Tinha virado um peixe, desses que vem em sacos plásticos como brinde para criancinhas, e que vão ter nomes simples e felizes. O pior de tudo é que eu estava em um saco plástico. E ele tinha um furo pequeno, a água vazando.
Não sabia se dava tempo de pensar no porque tinha virado um peixe, então simplesmente entrei em desespero e nadei em círculos imaginando que conseguia gritar por ajuda.
Reparei que demoraria bastante para vazar toda a água.
E agora, o que fazer nos meus primeiros últimos momentos como peixe?
Nada. Nada de tentativas heróicas de furar o saco plástico e cair miraculosamente em um balde que vai ser jogado no oceano. Nada de girar o saco para o furo ficar virado pra cima.
Tomei a única estrada que conhecia. A de se conformar e esperar. Cheguei naquele ponto onde os peixes só ficam deitados, com a boca no resto de água que sobrou, sufocando com todo aquele ar inútil. Durou pouco tempo, tenho de admitir, e logo eu estava sendo carregado para cair no vaso sanitário.
O vortex da descarga te leva a lugares curiosos, com vários animais de estimação de olhos tristes vendo você passar em um barquinho.
Com violinos ao fundo, cheguei em um jardim que cheirava a aromatizante de banheiro.
Todos me olhavam o tempo todo, não sabia o que fazer, ou como me fingir de peixe. E se eles descobrissem que era humano antes?
Vi uma menina no canto. Com olhos enormes que brilhavam, estava cutucando uma lesma. Pensei que talvez ela me entendesse e explicasse o que era aquilo tudo. Mas depois de muito tempo tentando gesticular, percebi que ela não me entendia, e desisti. Fiquei ali do lado dela pensando em droga nenhuma.

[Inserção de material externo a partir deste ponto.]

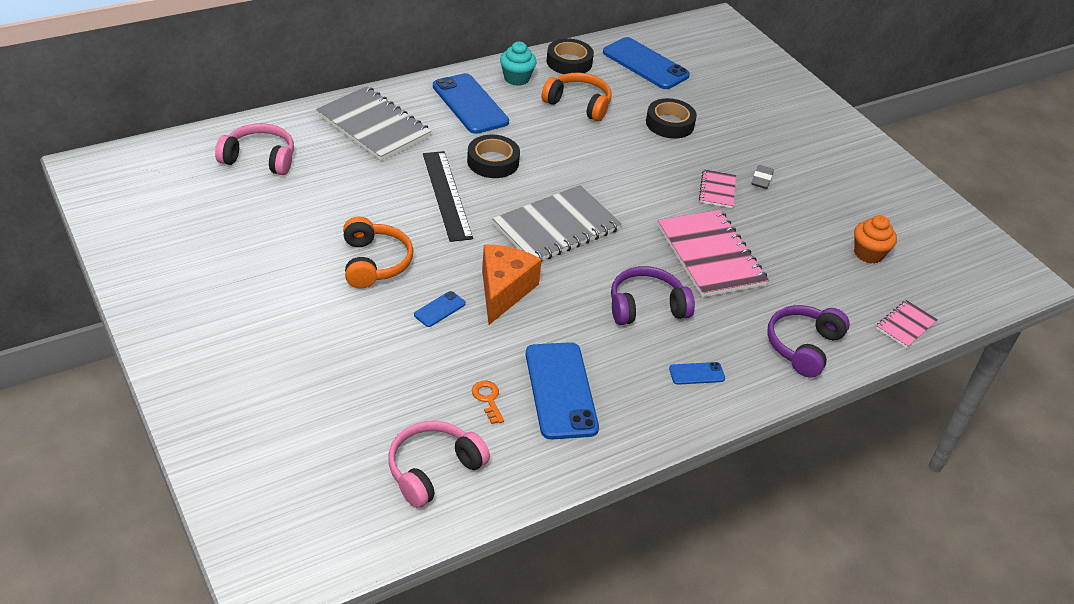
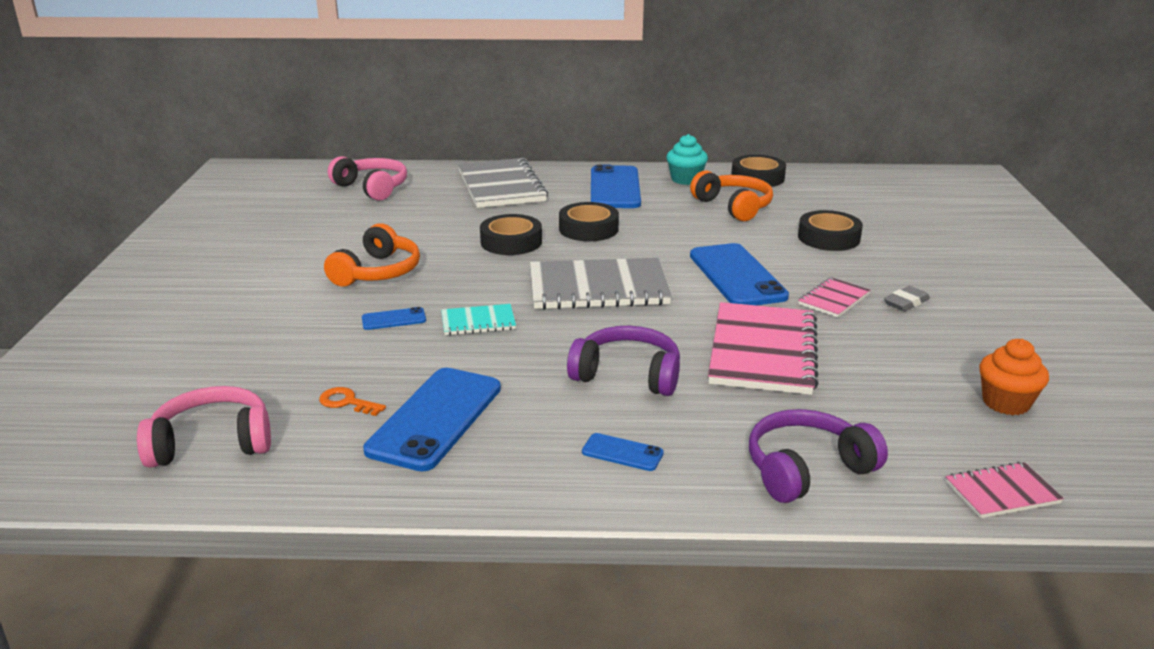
camera: 35 degrees right, 15 degrees down
(447, 195) = (511, 242): black ruler -> black tape
(488, 399) = (347, 402): orange key -> orange key turned 75 degrees counterclockwise
(504, 291) = (478, 322): orange cheese -> turquoise notebook
(645, 64) = (847, 192): blue phone -> blue phone (737, 276)

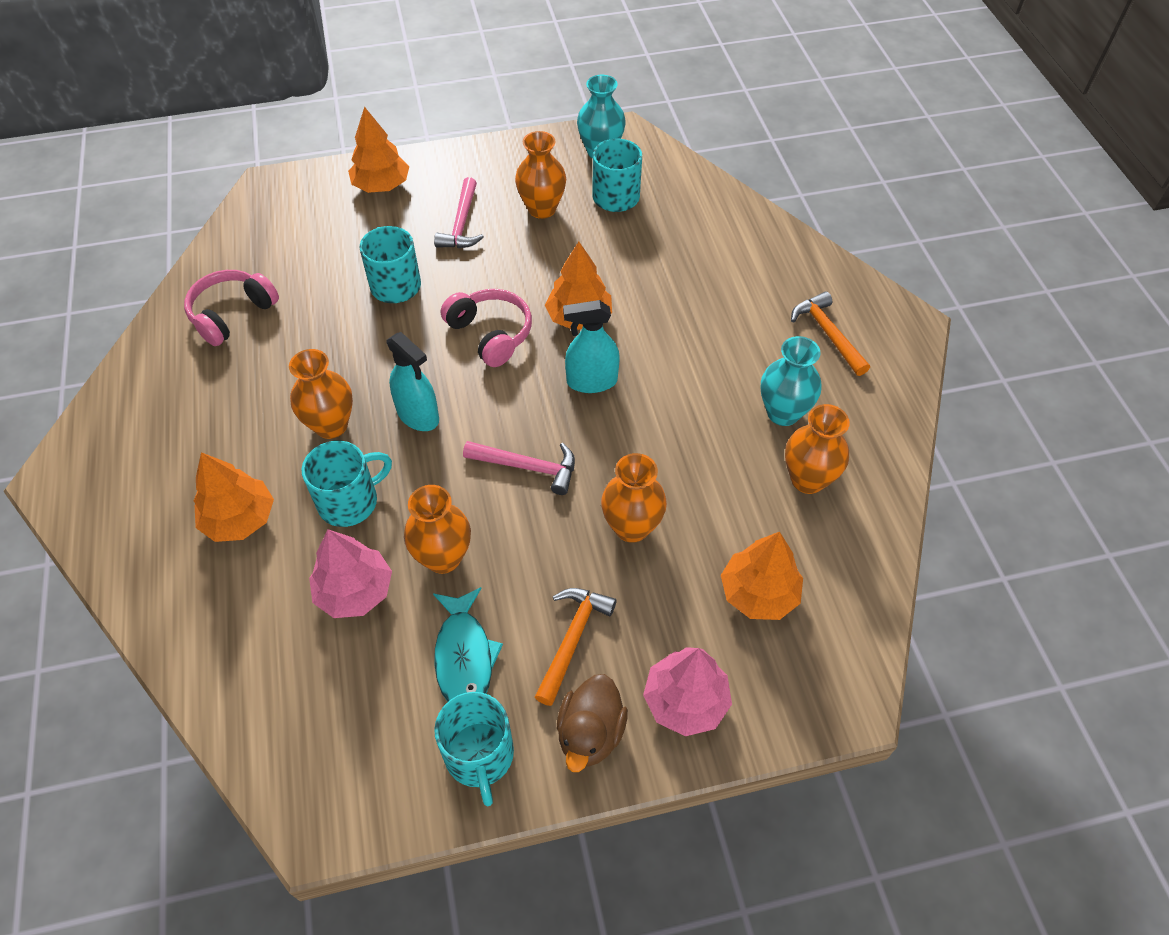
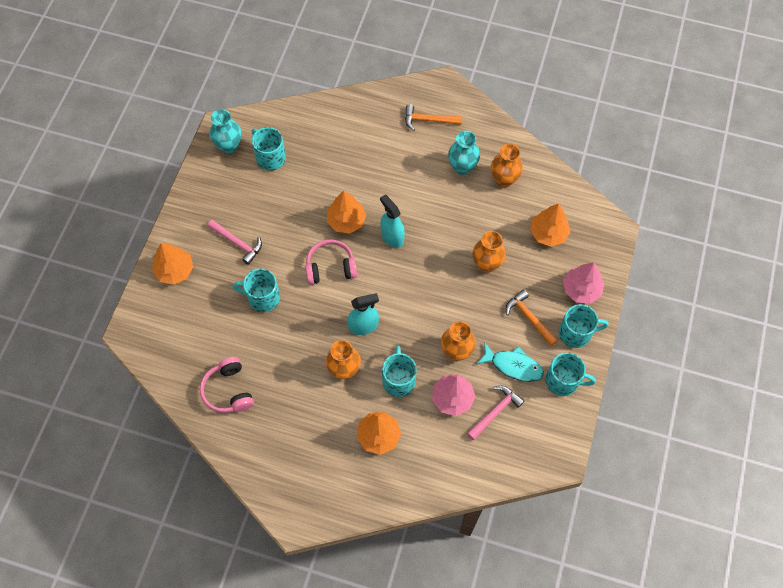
camera: 60 degrees left, 10 degrees up
(527, 467) = (426, 291): pink hammer -> pink hammer (495, 412)
(542, 209) = (254, 198): orange vase -> none
(590, 733) = (576, 333): brown duck -> turquoise mug
(591, 381) = (392, 237): turquoise spray bottle -> turquoise spray bottle turned 120 degrees clockwise

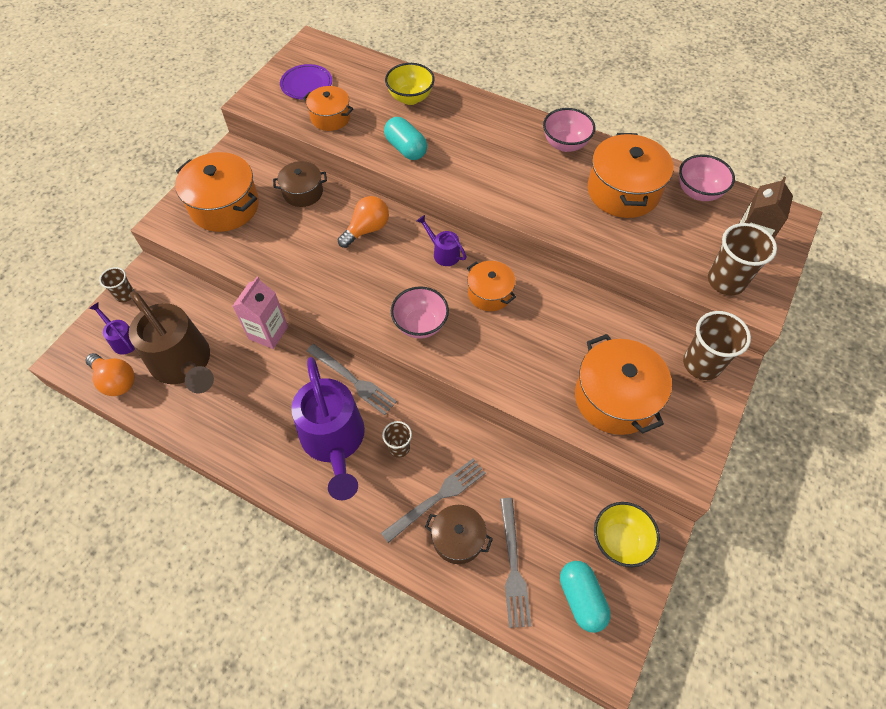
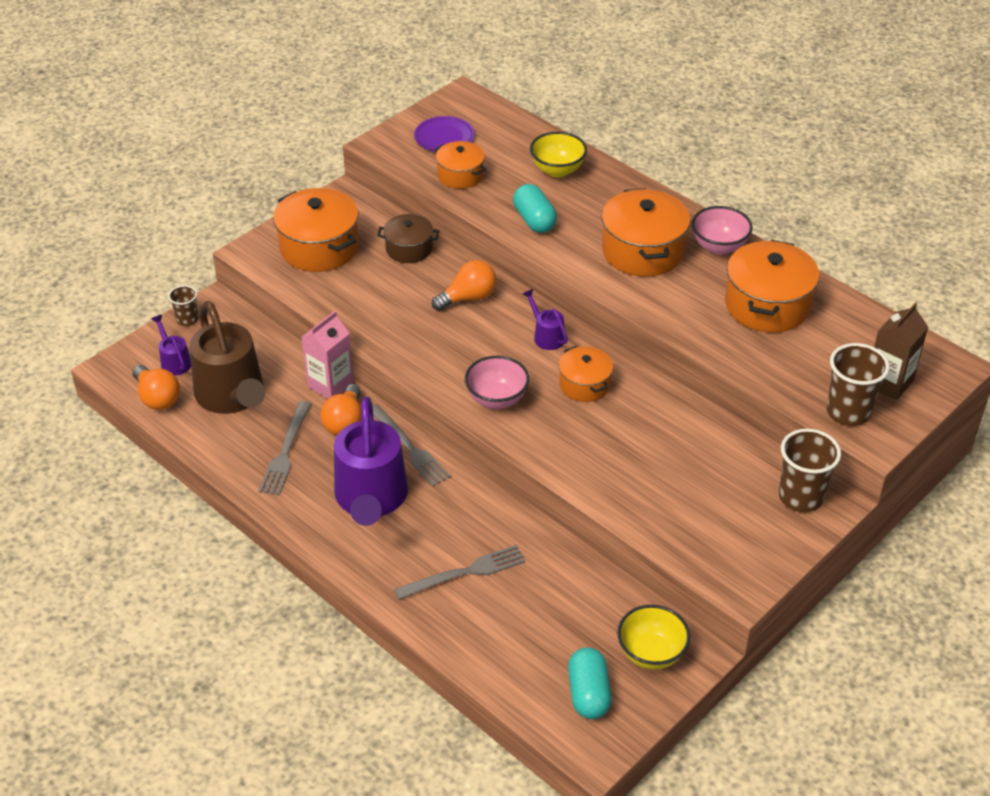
camera: 15 degrees right, 15 degrees down
(290, 367) = (345, 422): none -> orange light bulb
(399, 447) = (438, 519): brown cup -> none
(458, 538) = (474, 613): brown pot -> none
(513, 565) = (525, 649): grey fork -> grey fork (285, 451)
(615, 398) = (688, 508): orange pot -> orange pot (643, 251)
(698, 192) = (856, 321): pink bowl -> none

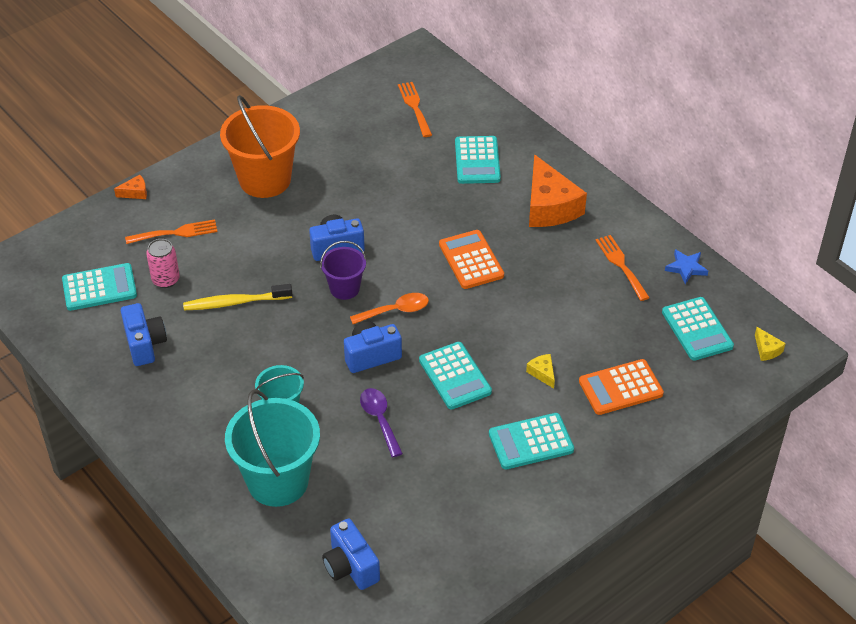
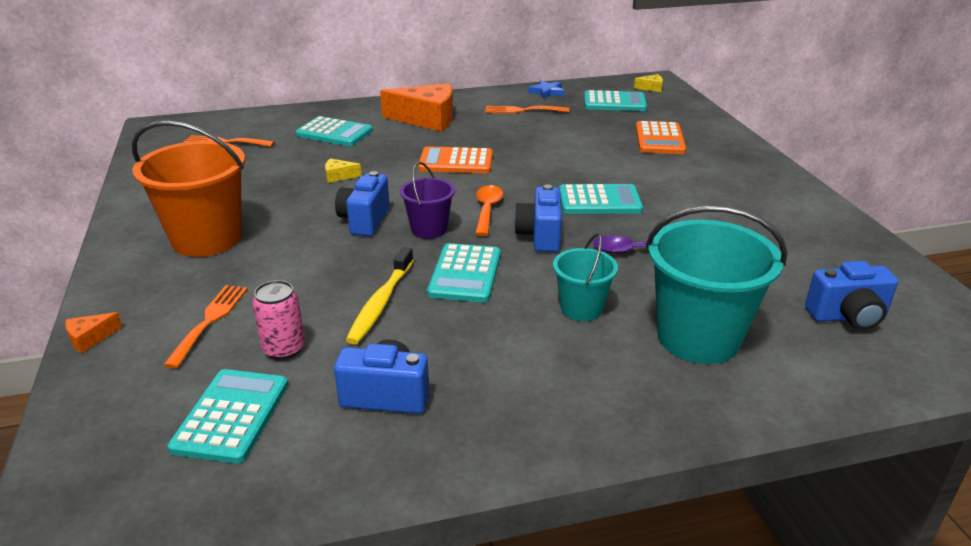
camera: 65 degrees left, 15 degrees down
(135, 192) = (90, 338): orange cheese -> orange cheese turned 135 degrees counterclockwise
(531, 442) = (703, 186): turquoise calculator -> turquoise calculator (465, 274)
(542, 373) = (622, 163): yellow cheese -> yellow cheese (339, 176)

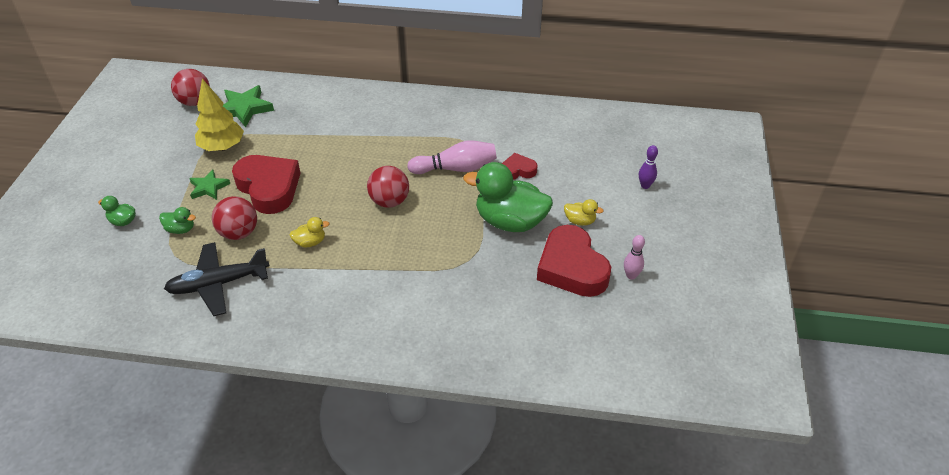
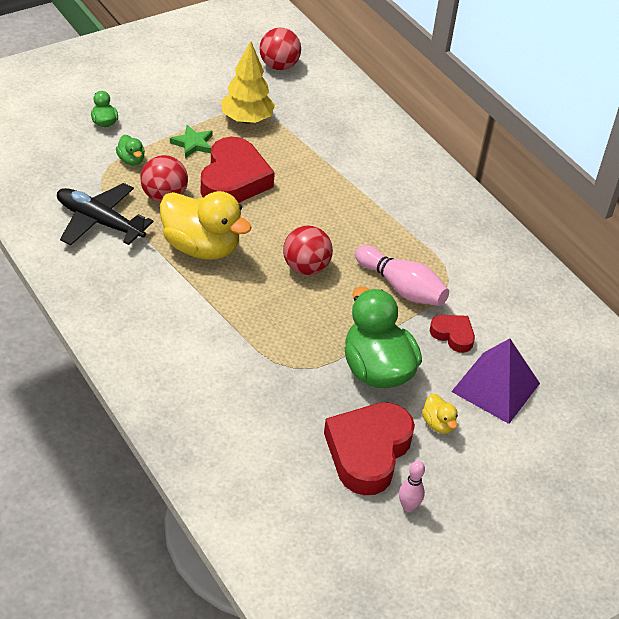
camera: 45 degrees right, 0 degrees up
(244, 109) = (307, 100): green star -> none
(310, 242) = (201, 247): yellow duck -> yellow duck, size x2.28
(576, 178) = (495, 387): none -> purple pyramid
(645, 185) = (552, 451): purple bowling pin -> none

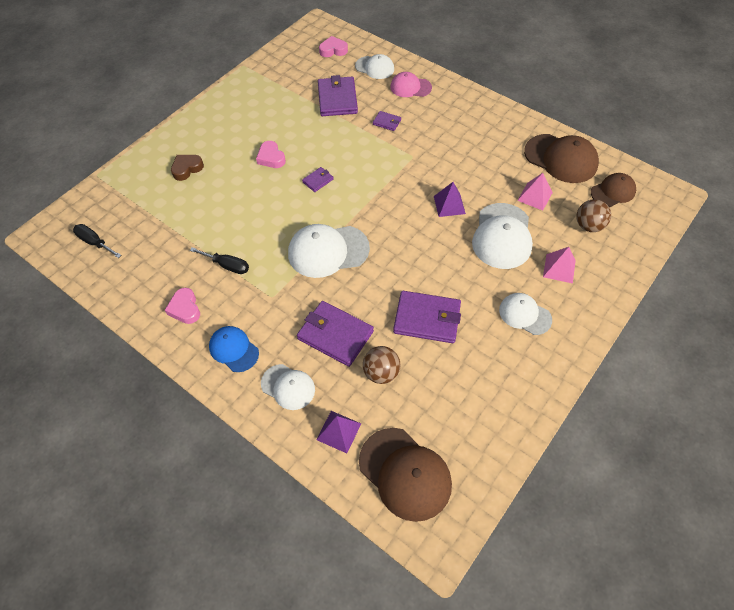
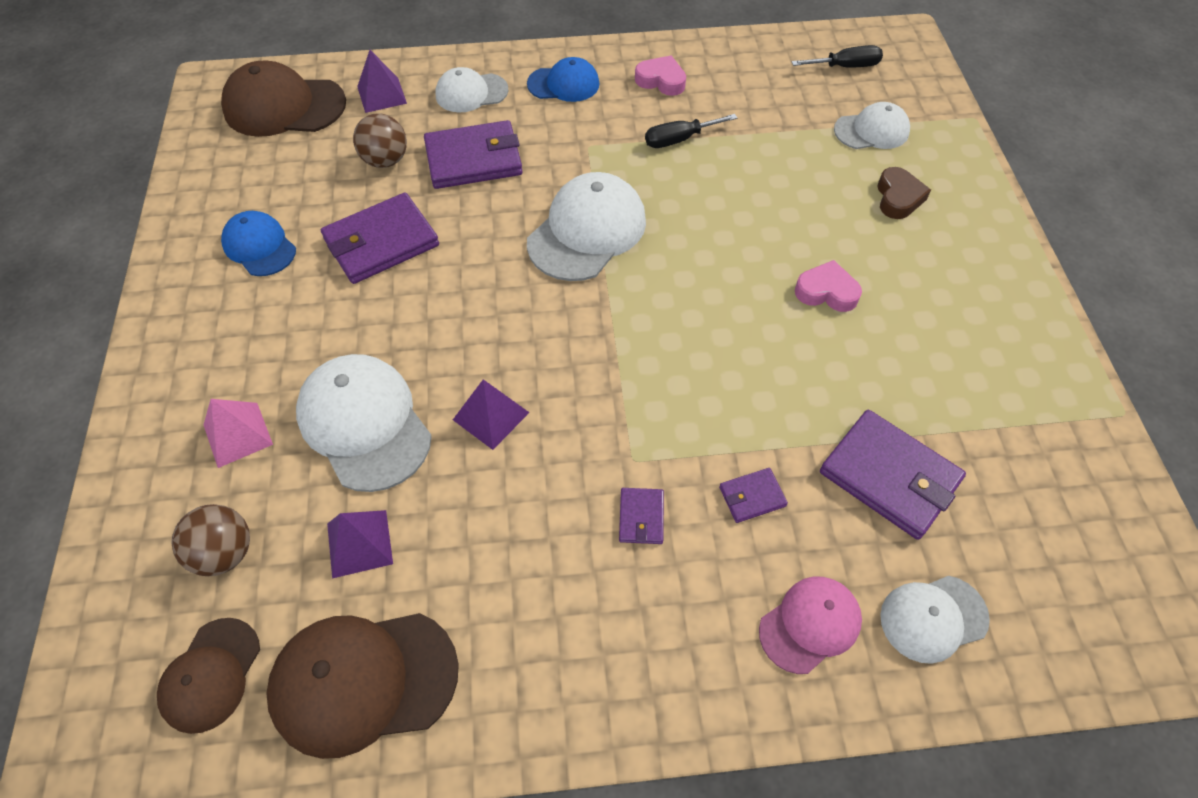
camera: 135 degrees right, 0 degrees up
(318, 180) = (719, 308): purple wallet -> purple wallet (641, 517)
(333, 50) = (1062, 594): pink heart -> none
(491, 365) = (259, 246): none -> blue cap
(524, 315) = (252, 331): white cap -> white cap (871, 131)
(535, 196) = (359, 543): pink pyramid -> purple pyramid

Fechei os olhos e pensei que nada daquilo fazia sentido, então devia ser um sonho.
Acordei e era quinta-feira.
Fechei os olhos de novo, e pensei que nada daquilo fazia sentido, então devia ser um sonho também.
Acordei em uma sala branca, com milhões e milhões de camas com pessoas todas de branco deitadas. Fichas do lado das camas diziam quem as pessoas eram, datas de nascimento e coisas estranhas como “Início da Hibernação”, “Fim da Hibernação”.
Um sujeito levantou gritando e ameaçando correr por ai, me viu e perguntou onde estava, se tinha morrido. Falei que não sabia… e ele contou que estava viajando e perdeu o controle do carro. Peguei a ficha da cama dele e perguntei que dia era quando ele perdeu o controle do carro. “Quinta-Feira” ele disse. Mesma data do “Fim da Hibernação”.